Some people never experience nausea or vomiting. Others are nauseated every day of treatment. Many people describe having “stomach awareness” --- a condition when loses appetite even if there are not symptoms of stomach discomfort or nausea. Some people have nausea that lingers for more than a week after a chemotherapy session. Thankfully, these side effects can almost always be controlled, or at least substantially reduced, by the use of a variety of drugs.
Antiemetic drugs act centrally on the gastrointestinal system to suppress symptoms of nausea. Drugs that act primarily on the central nervous system receptors or the vestibular system include butyrophenones (e.g., haloperidol), phenothiazines (e.g., prochlorperazine, chlorpromazine), antihistamines (e.g., cyclizine) and anticholinergics (e.g., hyoscine). Antiemetic drugs with direct effects on the gastrointestinal system include metoclopramide, domperidone and octreotide (an analog of somatostatin). Antagonists of 5-HT3 receptors (i.e., ondansetron and tropisetron) have both central and gastrointestinal effects, drugs that are considered to be effective but quite expensive. Specific medications should be selected to match the drug effect to the cause of the vomiting. Other matters to be considered in drug administration include the side-effect profile, route, timing, form of administration, cos of the drug, and a variety of patient-specific factors.

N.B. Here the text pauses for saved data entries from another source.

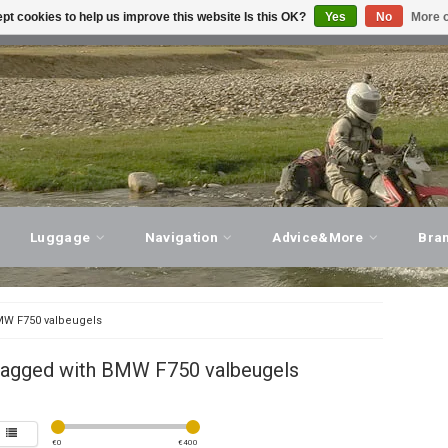
pt cookies to help us improve this website Is this OK?
Yes
No
More o
T ADVICE, PERSONAL SERVICE!
VISIT OUR STORE
Luggage
Navigation
Advice&More
Bra
W F750 valbeugels
tagged with BMW F750 valbeugels
€
0
€
400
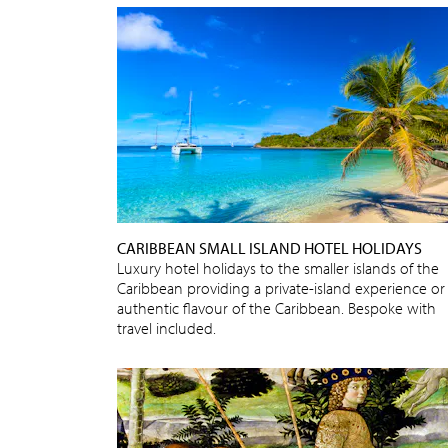
CARIBBEAN SMALL ISLAND HOTEL HOLIDAYS
Luxury hotel holidays to the smaller islands of the
Caribbean providing a private-island experience or
authentic flavour of the Caribbean. Bespoke with
travel included.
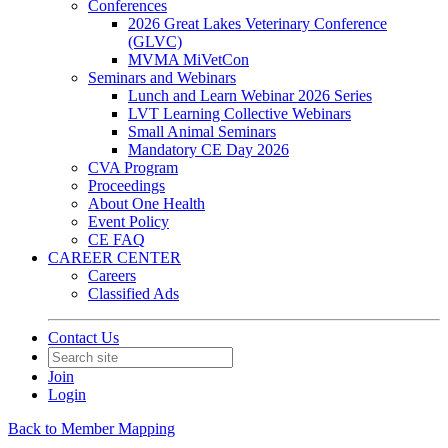
Conferences
2026 Great Lakes Veterinary Conference
(GLVC)
MVMA MiVetCon
Seminars and Webinars
Lunch and Learn Webinar 2026 Series
LVT Learning Collective Webinars
Small Animal Seminars
Mandatory CE Day 2026
CVA Program
Proceedings
About One Health
Event Policy
CE FAQ
CAREER CENTER
Careers
Classified Ads
Contact Us
Join
Login
Back to Member Mapping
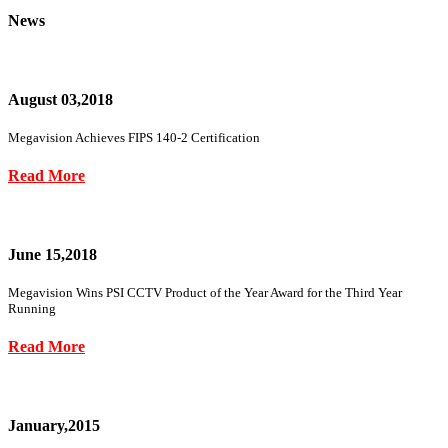
News
August 03,2018
Megavision Achieves FIPS 140-2 Certification
Read More
June 15,2018
Megavision Wins PSI CCTV Product of the Year Award for the Third Year
Running
Read More
January,2015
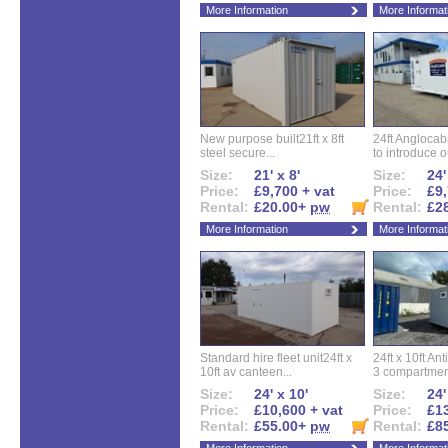
More Information
More Informat
New purpose built21ft x 8ft
24ft Angloca
steel secure...
to introduce ou
Size:
21' x 8'
Size:
24'
Price:
£9,700 + vat
Price:
£9,
Rental:
£20.00+
pw
Rental:
£2
More Information
More Informat
Standard hire fleet unit24ft x
24ft x 10ft Ant
10ft av canteen...
3 compartment
Size:
24' x 10'
Size:
24'
Price:
£10,600 + vat
Price:
£13
Rental:
£55.00+
pw
Rental:
£8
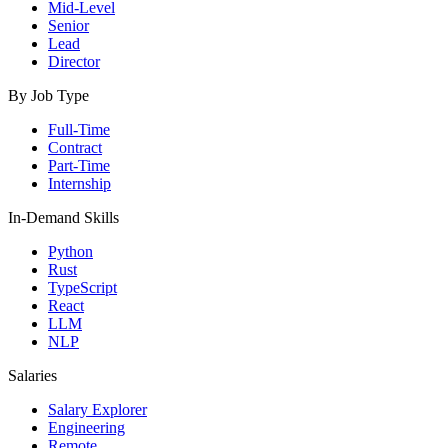
Mid-Level
Senior
Lead
Director
By Job Type
Full-Time
Contract
Part-Time
Internship
In-Demand Skills
Python
Rust
TypeScript
React
LLM
NLP
Salaries
Salary Explorer
Engineering
Remote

Nausea makes a cancer patient experience anxiety, making their discomfort more pronounced. The normal uncertainty and worries that accompany the first chemotherapy session adds to the difficulty experienced by a cancer patient. The same emotional factors that can cause nausea before a test or seeing a doctor can also lead to more nausea before chemotherapy. Plus, anxiety can cause indigestion and heartburn, which can make matters worse. Constipations and coughing due to bronchitis or a bad cold can also contribute to nausea. Sometimes, nausea can also be a side effect of pain medications.
Nausea and vomiting are common side effects of chemotherapy treatment for cancer. But they aren't inevitable. There are newer nausea and vomiting treatments that can help prevent these side effects. The doctor and patient can take steps to prevent or decrease nausea and vomiting associated with chemotherapy and to make the patient more comfortable during the cancer treatment.
The side effects of chemotherapy come about because cancer cells aren't the only rapidly dividing cells in the body. The cells in the blood, mouth, intestinal tract, nose, nails, vagina, and hair are also undergoing constant, rapid division. This means that the chemotherapy is going to affect them too. Before chemotherapy starts, it's important to understand nausea and all the factors that can affect it. By being informed and working closely with a health care team, perhaps one can avoid nausea and vomiting entirely --- making the process of beating cancer less difficult for a patient to endure.